Cari pensionati, ci sono notizie per il 2021 e, purtroppo, non sono quelle sperate. Ormai sembra che sia solo questione di ufficialità: il prossimo anno non ci sarà alcun genere di aumento. Prima di dare per persa la battaglia, gli ex lavoratori dovranno attendere in fondo poco. Entro al massimo la fine del mese di novembre il ministero dell’Economia e delle Finanze avrà il compito di pronunciarsi in merito. Se vogliamo attenerci alle ufficialità, la prima è che gli assegni previdenziali rimarranno invariati.
Pensionati: il tasso di rivalutazione per il 2021
I dati anticipati che provengono dall’Istat fotografano un tasso di rivalutazione del trattamento pensionistico per il prossimo anno che dovrebbe attestarsi intorno allo 0,0 per cento. Insomma, tutto rimarrà invariato rispetto al 2020.
Ma facciamo un passo indietro e riavvolgiamo il nastro. A gennaio erano previsti aumenti in maniera proporzionale rispetto all’inflazione, misurata in base alle rilevazioni dall’Istituto di statica nazionale. Seguendo tale linea di pensiero, per il prossimo anno era preventivabile un incremento dello 0,40 per cento (0,16 per cento per le pensioni di quattro volte superiori al trattamento minimo).
Sfugge la ragione? Niente paura. I termini, te lo anticiperemo saranno piuttosto tecnici, ma, nei limiti del possibile, proveremo a renderti l’argomento il più facilmente comprensibile. Un primo da conoscere, e molto bene, è la cosiddetta perequazione. Forse lo hai già sentito al telegiornale o nelle trasmissioni di approfondimento politico. Comunque, con perequazione intendiamo uno strumento essenziale per mantenere identico il potere d’acquisto. In buona sostanza, gli aumenti non devono essere meramente considerati incrementi della retribuzione, quanto piuttosto una sorta di tutela dal rischio inflazione.
Lo scopo della perequazione
La perequazione serve proprio a evitare contraccolpi in tal senso. Senza il suo contributo l’assegno pensionistico andrebbe inevitabilmente a perdere il proprio valore, anno dopo anno. Di conseguenza, il sistema di legge prevede, secondo la volontà espressa dal legislatore, una rivalutazione del 100 per cento dell’inflazione per le pensioni fino al quadruplo, cioè fino a quattro volte tanto, il trattamento minimo.
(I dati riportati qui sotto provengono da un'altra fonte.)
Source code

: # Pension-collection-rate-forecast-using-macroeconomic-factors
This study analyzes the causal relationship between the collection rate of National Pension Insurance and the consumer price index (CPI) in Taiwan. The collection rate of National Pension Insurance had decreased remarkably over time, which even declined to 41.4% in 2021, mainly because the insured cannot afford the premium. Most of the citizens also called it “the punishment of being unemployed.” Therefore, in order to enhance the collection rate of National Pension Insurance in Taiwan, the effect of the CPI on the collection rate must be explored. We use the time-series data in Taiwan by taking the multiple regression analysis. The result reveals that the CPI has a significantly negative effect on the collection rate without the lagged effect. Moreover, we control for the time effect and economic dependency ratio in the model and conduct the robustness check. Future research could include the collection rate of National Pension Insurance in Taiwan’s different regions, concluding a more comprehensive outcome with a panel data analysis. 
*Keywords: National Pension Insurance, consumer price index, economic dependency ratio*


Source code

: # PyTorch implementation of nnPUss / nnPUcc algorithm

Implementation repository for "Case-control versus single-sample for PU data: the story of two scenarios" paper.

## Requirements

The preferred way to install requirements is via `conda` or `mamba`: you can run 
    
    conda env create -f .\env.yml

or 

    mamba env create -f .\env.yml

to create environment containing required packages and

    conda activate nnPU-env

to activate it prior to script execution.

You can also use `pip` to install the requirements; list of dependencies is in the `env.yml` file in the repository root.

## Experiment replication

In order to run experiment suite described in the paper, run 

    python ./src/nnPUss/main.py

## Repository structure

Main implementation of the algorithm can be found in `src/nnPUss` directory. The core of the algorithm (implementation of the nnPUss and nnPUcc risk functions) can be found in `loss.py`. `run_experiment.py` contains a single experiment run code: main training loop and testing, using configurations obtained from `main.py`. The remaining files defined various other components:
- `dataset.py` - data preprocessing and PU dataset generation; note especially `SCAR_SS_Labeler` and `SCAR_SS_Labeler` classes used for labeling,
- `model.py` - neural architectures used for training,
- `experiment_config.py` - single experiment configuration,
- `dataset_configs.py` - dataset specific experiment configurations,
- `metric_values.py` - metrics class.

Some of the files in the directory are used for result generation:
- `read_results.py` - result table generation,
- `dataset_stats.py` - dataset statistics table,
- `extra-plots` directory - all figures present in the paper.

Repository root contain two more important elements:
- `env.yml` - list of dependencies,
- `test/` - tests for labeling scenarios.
Di pari passo, la rivalutazione diminuirà con l’aumentare dell’assegno. Riprendendo il concetto della perequazione, essa è determinata in base all’indice Istat, dei prezzi al consumo per famiglie di impiegati e operai. L’indice provvisorio diventa in seguito indice di variazione definitiva, da conguagliare all’inizio di ogni anno. Ebbene, nel 2021 gli assegni pensionistici non si muoveranno minimamente. Le uniche consolazioni giungeranno dalla tredicesima mensilità, confermata anche per dicembre 2020, e per il conteggio del bonus di 155 euro sul cedolino.